■ **Exercise passage**:
--- --- ---
Step 2 — Feature spec If no spec exists, Claude creates one. A breakdown of what the feature does, who uses it, the happy path, edge cases, and a task list. You review it before anything is built.
Step 3 — Build Claude works through the task list one task at a time, marking each one complete as it goes. You see real progress, not just a finished result at the end.
Step 4 — Code review An automatic review checks for quality issues, security problems, and anything that doesn't match your project's conventions.
Step 5 — Automated tests Claude writes and runs tests. If any fail, it fixes them before continuing.
Step 6 — Browser testing ← the human step Claude generates a friendly checklist of things to try in your actual browser. You follow the steps and report back. If anything looks wrong, describe it and Claude fixes it. This is the only step that requires you to do anything.
Step 7 — Context sync All documentation is updated: task list, feature status, architecture notes, any decisions made during the build.
Everything Claude knows about your project lives in context/. Generated during setup and kept up to date automatically.
| Folder | What's inside |
|---|---|
context/project/ |
The big picture — what you're building, scope, roadmap, decisions log, task list |
context/features/ |
One file per feature — spec, tasks, and browser test results |
context/technical/ |
Tech stack, architecture, data models, API contracts, environment variables |
context/developer/ |
Code conventions, git workflow, testing strategy |
context/design/ |
Design system, colour palette, typography, component patterns |
context/ops/ |
Infrastructure, deployment pipeline, monitoring |
Claude reads from these files at the start of every session. You never need to re-explain your project.
--- --- ---
■ **Information provided**:
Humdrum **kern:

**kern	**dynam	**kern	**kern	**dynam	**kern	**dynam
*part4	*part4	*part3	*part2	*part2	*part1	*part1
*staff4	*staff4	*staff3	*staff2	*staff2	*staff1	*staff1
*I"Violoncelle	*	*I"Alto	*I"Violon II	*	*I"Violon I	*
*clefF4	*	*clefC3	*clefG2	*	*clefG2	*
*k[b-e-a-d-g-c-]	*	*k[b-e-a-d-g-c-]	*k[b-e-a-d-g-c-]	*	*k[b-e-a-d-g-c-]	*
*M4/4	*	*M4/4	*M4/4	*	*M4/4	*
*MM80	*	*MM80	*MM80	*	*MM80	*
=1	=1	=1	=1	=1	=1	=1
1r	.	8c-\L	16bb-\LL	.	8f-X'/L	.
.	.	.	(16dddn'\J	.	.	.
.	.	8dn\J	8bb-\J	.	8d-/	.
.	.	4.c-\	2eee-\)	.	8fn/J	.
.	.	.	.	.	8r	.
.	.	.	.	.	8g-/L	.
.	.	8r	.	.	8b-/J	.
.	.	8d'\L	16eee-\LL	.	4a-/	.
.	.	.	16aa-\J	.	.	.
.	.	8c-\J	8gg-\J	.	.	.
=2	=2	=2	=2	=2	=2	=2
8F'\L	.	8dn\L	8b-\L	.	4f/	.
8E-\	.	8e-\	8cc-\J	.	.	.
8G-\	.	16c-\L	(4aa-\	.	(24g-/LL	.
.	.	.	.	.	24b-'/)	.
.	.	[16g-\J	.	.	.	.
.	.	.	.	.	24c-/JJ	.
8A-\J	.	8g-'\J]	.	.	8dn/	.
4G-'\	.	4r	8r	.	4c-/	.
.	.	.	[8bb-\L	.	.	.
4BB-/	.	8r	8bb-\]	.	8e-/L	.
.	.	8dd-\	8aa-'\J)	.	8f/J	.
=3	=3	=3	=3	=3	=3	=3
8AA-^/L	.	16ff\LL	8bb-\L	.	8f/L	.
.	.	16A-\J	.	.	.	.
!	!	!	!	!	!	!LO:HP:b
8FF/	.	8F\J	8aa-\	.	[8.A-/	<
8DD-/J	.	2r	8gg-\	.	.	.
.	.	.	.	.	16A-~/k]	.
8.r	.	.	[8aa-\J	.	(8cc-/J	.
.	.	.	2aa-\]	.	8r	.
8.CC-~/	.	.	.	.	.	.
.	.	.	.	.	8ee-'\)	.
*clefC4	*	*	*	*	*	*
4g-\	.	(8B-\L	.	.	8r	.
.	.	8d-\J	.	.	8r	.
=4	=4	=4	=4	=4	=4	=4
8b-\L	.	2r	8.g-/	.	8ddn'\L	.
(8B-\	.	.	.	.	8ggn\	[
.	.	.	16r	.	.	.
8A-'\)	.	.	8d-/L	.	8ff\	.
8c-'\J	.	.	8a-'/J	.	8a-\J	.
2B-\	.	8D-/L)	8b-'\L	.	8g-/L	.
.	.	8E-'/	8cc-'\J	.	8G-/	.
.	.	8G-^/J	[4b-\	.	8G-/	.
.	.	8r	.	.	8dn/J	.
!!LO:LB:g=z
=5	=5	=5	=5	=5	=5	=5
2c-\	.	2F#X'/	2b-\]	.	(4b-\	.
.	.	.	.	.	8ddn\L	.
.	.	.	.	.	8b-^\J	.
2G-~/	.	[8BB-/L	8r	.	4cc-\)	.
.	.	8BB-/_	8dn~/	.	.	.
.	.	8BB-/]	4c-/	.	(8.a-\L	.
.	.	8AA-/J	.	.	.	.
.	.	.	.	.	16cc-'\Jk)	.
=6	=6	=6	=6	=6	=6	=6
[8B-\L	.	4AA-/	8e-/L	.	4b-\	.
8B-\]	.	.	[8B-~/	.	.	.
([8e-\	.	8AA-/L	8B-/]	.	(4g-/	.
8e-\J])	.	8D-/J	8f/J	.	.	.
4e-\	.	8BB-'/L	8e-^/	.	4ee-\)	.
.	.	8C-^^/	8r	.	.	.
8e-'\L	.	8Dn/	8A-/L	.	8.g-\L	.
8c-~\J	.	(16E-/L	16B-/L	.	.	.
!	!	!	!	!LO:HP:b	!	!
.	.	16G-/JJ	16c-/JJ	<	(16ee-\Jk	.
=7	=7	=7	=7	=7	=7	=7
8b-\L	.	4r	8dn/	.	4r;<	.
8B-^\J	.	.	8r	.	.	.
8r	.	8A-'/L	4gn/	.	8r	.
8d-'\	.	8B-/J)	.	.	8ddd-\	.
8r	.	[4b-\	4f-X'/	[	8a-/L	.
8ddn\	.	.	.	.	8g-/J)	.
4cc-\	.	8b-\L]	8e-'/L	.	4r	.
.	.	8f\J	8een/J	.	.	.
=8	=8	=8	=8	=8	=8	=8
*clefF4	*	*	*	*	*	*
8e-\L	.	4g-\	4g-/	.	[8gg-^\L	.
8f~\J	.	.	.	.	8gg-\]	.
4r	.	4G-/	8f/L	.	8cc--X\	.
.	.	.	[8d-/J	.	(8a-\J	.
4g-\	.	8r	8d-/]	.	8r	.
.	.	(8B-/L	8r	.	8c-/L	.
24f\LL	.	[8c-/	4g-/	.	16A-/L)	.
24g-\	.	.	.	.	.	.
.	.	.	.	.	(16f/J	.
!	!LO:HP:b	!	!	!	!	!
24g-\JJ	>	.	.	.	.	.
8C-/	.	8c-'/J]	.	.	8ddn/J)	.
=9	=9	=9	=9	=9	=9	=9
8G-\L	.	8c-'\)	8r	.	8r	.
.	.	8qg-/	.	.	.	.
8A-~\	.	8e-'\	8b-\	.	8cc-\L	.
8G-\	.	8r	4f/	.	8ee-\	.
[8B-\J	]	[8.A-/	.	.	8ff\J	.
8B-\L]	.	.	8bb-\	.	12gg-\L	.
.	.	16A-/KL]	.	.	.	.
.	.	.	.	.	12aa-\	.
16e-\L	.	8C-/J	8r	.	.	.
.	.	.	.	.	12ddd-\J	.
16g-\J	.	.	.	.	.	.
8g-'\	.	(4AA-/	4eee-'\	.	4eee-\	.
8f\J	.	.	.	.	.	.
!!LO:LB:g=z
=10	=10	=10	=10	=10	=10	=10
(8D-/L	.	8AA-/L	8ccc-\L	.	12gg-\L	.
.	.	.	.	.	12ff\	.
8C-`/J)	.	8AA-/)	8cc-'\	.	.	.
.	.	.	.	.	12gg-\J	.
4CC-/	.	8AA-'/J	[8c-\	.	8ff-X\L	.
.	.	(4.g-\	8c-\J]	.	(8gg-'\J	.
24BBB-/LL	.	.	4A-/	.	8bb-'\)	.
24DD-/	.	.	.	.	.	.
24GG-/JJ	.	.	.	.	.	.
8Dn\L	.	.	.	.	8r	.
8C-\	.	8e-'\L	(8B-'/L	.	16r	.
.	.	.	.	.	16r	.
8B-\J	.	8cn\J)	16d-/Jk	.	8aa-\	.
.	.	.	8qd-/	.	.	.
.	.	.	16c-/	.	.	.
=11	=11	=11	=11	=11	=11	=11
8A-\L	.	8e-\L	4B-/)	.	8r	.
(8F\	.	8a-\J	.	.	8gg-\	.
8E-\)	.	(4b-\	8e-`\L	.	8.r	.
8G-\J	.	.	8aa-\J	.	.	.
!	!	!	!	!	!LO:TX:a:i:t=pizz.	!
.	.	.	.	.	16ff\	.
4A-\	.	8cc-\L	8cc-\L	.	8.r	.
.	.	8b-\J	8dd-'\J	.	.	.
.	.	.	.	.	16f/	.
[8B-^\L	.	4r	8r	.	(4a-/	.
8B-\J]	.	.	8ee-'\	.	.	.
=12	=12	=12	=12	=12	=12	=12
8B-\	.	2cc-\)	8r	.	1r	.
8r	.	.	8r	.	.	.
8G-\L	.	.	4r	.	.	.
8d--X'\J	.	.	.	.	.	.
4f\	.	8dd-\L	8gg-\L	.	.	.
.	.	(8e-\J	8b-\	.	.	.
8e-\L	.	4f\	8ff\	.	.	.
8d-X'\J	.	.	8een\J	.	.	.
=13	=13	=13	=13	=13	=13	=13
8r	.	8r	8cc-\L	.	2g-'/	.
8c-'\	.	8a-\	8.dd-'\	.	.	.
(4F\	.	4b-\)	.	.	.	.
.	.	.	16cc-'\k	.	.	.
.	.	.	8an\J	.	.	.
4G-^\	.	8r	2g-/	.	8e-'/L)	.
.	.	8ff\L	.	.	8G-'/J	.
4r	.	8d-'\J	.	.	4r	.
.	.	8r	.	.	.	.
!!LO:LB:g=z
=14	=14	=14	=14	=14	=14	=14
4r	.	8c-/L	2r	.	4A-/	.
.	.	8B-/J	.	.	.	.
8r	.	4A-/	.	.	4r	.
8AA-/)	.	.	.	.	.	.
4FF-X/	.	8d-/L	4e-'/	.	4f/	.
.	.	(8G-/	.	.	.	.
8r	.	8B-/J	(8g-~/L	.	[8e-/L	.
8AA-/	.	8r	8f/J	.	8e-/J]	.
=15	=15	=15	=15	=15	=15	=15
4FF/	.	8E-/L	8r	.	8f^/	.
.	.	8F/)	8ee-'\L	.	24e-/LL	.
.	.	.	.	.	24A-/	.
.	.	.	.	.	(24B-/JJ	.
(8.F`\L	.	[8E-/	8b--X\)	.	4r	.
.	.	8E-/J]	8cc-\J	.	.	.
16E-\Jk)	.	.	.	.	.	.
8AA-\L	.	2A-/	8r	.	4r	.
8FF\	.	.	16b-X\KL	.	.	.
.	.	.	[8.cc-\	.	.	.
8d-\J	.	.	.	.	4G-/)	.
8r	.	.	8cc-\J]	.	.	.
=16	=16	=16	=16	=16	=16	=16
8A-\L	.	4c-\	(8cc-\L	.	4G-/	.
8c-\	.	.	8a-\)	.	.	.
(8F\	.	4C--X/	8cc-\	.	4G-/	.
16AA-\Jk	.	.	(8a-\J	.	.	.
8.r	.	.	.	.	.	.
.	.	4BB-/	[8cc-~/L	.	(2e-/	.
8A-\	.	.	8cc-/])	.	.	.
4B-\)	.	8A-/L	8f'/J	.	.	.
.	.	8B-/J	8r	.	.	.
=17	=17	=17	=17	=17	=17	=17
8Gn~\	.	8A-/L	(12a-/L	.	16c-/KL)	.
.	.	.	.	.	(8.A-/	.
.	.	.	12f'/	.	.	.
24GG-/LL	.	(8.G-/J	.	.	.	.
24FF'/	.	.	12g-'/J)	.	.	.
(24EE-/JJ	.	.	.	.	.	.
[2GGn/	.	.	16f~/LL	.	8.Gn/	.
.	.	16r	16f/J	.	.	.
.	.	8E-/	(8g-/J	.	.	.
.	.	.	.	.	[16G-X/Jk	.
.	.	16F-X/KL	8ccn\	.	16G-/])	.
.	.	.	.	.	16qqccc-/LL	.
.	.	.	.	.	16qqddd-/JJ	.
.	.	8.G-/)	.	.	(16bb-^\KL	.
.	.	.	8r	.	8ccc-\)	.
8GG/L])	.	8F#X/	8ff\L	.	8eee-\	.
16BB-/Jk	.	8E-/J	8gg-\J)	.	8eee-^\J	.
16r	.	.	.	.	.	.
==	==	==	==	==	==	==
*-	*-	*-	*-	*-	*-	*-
--- --- ---
■ **Exercise prompt**:
Continue the Claude feature workflow guide, starting right after its final sentence. The entries come from a different source than the text.

■ **Output of the exercise**:
Claude does the technical work, you make the decisions. You never need to open a terminal, run a command, or understand an error message. Claude runs everything and reports outcomes in plain English.
The context folder is the project's memory. Everything gets written down — decisions, features, tasks, test results. Nothing lives only in a conversation.
The task list drives everything. Every piece of work has a T-number and a status. Claude always knows what's next. You never need to manage a backlog manually.
Human validation is built in. Every feature goes through browser testing before it's marked complete. You confirm it works in the real app, not just in tests.
You can always pick up where you left off.
Type /continue at the start of any session. Claude reads the project state and resumes — no re-explaining needed.
Opus is available but gated. For genuinely complex problems, Claude can escalate to the more powerful Opus model. It always warns you about the higher cost and asks for your confirmation first.